The Labor Department reported Tuesday that the consumer price index increased 5.4% from a year earlier, the largest jump since August 2008. Economists surveyed by Dow Jones had been expecting a 5% gain.

Fed officials have conceded that “upside risks” have increased but still see the price surge as a temporary phenomenon as the economy emerges from the Covid-19 pandemic.

Accelerating prices for new and used cars and gains in prices for lodging and transportation services accounted for the vast majority of the core CPI increase in June. The price index has also looked artificially high this year compared to very weak readings during the pandemic in 2020, a data quirk that is beginning to fade.
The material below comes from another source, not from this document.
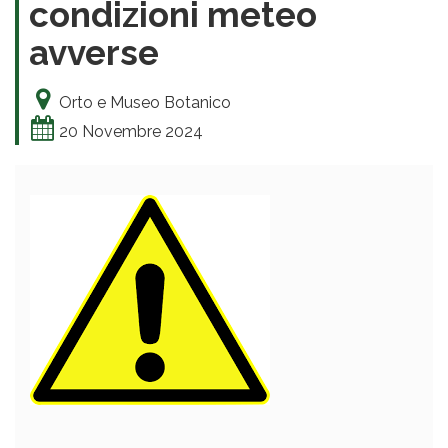
condizioni meteo
avverse
Orto e Museo Botanico
20 Novembre 2024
“We expect the month-to-month core CPI numbers to moderate over the summer, before slowing more sharply in the fall if, as we expect, used car prices drop sharply,” Ian Shepherdson at Pantheon Macroeconomics wrote in a research note.

Nevertheless, The New York Times said, “June’s big inflation number will ramp up scrutiny of price-related data in the months ahead as policymakers assess whether the economy is at greater risk of overheating.”

“Is the ‘transitory’ debate over?” asked senior economist Jennifer Lee of BMO Capital Markets. “The answer is no, the transitory debate is far from over. In fact, it got a little hotter.”

The cost of used vehicles soared a record 10.5% in June following gains of 7.3% in May and 10% in April. “Economists think those price gains should begin to moderate as overall car production picks up and as car rental companies stop snapping up older vehicles in a bid to bolster their fleets,” the Times said.

But Rubeela Farooqi, chief U.S. economist at High Frequency Economics, said the distortions from a semiconductor shortage and post-reopening disruptions, though ultimately temporary, may persist throughout the rest of the year and that could make it harder for the Fed to keep interest rates at near zero.